Work to be completed → Pull out each line of the material below that contains the string "votre", treating uppercase and lowercase letters as different.

Information supplied →
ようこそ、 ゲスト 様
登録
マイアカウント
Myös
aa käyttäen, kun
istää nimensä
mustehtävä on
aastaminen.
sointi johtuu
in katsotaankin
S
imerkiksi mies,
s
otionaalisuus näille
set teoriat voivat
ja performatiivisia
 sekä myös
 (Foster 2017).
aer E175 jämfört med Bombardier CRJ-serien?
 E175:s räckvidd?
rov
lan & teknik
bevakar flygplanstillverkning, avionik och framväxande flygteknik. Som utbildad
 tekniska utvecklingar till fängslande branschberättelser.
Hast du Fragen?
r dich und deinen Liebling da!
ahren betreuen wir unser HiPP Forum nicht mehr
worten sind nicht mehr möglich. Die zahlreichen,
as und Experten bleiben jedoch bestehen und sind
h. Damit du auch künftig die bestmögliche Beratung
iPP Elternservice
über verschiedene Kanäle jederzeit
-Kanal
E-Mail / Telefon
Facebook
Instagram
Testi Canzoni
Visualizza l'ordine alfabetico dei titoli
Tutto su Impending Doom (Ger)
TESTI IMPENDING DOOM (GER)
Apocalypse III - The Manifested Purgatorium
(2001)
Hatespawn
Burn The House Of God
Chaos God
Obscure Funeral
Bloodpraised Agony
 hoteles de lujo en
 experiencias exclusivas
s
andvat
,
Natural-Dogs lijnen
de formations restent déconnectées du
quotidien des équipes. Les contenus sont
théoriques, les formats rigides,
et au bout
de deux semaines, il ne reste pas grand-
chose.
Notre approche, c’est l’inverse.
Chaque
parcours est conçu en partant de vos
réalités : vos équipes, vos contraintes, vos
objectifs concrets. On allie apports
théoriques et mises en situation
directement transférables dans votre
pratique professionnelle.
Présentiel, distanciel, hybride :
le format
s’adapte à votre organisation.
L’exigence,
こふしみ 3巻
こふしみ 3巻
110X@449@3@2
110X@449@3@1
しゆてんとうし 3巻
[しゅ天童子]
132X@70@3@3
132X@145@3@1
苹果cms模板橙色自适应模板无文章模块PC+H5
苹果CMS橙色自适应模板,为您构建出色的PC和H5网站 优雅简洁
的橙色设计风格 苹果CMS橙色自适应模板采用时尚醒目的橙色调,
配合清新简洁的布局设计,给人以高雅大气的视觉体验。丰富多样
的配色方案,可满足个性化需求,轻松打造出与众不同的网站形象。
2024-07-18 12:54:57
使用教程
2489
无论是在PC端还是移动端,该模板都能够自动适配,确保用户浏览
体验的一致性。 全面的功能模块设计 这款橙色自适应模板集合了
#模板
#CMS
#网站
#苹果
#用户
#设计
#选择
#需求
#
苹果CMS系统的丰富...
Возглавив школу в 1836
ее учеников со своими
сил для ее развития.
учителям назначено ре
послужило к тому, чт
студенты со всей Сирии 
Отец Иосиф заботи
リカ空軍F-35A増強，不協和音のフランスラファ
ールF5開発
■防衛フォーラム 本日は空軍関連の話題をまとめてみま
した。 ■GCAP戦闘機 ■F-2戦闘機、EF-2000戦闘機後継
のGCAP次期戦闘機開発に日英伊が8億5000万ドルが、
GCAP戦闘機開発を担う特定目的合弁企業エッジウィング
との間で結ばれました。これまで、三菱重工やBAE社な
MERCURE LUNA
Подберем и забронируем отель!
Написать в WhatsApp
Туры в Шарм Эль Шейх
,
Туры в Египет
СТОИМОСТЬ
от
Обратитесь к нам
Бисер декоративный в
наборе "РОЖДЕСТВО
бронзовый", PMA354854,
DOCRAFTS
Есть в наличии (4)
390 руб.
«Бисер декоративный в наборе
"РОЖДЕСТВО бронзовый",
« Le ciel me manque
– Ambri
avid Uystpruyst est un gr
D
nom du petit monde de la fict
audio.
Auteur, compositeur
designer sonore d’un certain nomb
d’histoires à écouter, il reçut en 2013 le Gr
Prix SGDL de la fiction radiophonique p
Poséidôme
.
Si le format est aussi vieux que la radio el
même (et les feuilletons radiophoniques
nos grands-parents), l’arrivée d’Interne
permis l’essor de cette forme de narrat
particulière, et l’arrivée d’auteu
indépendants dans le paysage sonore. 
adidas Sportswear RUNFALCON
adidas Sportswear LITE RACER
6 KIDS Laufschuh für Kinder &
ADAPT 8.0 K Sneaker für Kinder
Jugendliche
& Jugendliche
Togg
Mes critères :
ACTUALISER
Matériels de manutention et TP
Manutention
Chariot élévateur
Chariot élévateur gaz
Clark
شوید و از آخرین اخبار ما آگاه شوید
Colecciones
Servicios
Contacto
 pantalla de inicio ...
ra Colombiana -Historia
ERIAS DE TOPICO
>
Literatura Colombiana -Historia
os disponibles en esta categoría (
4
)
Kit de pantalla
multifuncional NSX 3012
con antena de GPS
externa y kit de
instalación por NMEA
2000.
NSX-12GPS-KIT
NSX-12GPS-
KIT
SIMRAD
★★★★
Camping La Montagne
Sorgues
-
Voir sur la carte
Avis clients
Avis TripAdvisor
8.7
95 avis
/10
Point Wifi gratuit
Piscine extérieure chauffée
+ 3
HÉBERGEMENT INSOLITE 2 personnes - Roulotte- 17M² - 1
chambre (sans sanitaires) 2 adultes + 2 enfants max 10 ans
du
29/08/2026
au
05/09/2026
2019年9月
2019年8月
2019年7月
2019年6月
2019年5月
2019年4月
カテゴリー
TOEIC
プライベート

Finished exercise →
directement transférables dans votre
s’adapte à votre organisation.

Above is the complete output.